September, 15 2021, 11:09am EDT

MoCs, Civil Society, and Labor Leaders Urge Biden to Launch Global Plan to End Pandemic at Next Week's UN Summit
Summit must deliver on policies needed to end pandemic—waiver of WTO intellectual property barriers, technology transfer and funding for global production of Covid medicines—vaccine donations will not cut it.
WASHINGTON
Ahead of the U.N. General Assembly (UNGA) heads of state summit, members of the U.S. Congress, a South African government official, and heads of labor, faith and health organizations today detailed why President Joe Biden's leadership in delivering a waiver of WTO intellectual property barriers, technology transfer to speed production by sharing vaccine recipes and funding for production of COVID medicines around the world is essential to ending the pandemic.
In the months since Biden's historic support for a waiver of World Trade Organization (WTO) monopoly barriers to greater COVID-19 vaccine production, little progress has been made. White House COVID Czar Jeffrey Zients has yet to unveil a global plan as the delta variant, first detected in India where vaccines are scarce, is now raging worldwide.
UNGA and Biden's global COVID-19 summit will be successful only if the president uses them to get the WTO waiver done, require vaccine recipes be shared via broad tech transfer to speed expansion of COVID-19 medicine supplies, and move funding for greatly expanded global production.
Video of today's event is available here. A transcript will be available shortly here.
Statements from speakers:
U.S. Rep. Jan Schakowsky (D-Ill.)
"The delta-driven third wave of COVID-19 that is underway right now underscores the absolute urgent need to act to end the pandemic worldwide. And this is a moment of opportunity -- it actually can happen. And President Biden can act now at his special COVID-19 summit that is being held in conjunction with the UN General Assembly that started today. On May 5th, President Biden showed the courage and the incredible foresight in declaring his support for a temporary waiver of the World Trade Organization TRIPS rule, calling for the temporary pause of a complete monopoly power of the current vaccine makers, particularly Pfizer and Moderna. Intellectual property rights would be temporarily suspended and countries would have access to the recipe and the know-how to quickly manufacture millions of doses of vaccines and save millions and millions of lives... Numerous nations began asking for this TRIPS waiver in October of 2020, and yet today, there is a horrifying shortage of vaccine. We know that. The United States must at this time exert leadership now and save millions and millions of lives around the world, including lives that are at stake here at home in the United States. This is the moment. Please, President Biden, we are so grateful to you. The world was rejoicing when you said that you were in favor of a waiver, that you were willing to put people over the profits of the pharmaceutical companies and now is the moment."

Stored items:
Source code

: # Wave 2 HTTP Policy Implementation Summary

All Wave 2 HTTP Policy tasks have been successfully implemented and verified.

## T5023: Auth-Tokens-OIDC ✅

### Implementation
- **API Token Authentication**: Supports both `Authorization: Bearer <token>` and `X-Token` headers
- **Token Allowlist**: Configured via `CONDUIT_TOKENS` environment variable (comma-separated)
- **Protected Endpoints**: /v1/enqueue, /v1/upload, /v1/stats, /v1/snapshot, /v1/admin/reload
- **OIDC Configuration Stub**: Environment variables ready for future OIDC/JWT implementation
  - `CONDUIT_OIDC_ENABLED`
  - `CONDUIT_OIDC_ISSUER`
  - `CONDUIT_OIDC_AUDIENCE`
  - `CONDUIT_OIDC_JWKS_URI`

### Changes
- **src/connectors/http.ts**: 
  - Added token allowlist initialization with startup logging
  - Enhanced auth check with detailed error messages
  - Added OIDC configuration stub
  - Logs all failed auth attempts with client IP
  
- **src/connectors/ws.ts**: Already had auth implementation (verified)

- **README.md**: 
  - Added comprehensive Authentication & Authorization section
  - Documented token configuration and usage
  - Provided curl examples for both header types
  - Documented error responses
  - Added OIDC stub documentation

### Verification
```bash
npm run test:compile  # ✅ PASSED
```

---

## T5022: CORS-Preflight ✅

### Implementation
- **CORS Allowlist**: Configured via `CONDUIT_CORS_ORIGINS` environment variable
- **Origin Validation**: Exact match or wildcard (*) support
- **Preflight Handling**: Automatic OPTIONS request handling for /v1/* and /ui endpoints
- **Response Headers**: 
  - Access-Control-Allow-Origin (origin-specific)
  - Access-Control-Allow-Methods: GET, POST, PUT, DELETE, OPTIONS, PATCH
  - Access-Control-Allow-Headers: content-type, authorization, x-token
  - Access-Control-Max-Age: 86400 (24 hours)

Exercise instructions ::
Write out the part of the press release on the call for Biden's global pandemic plan, starting at "UNGA and Biden's" and ending at "expanded global production.". The stored items are not required for this work.

Solution to the exercise ::
UNGA and Biden's global COVID-19 summit will be successful only if the president uses them to get the WTO waiver done, require vaccine recipes be shared via broad tech transfer to speed expansion of COVID-19 medicine supplies, and move funding for greatly expanded global production.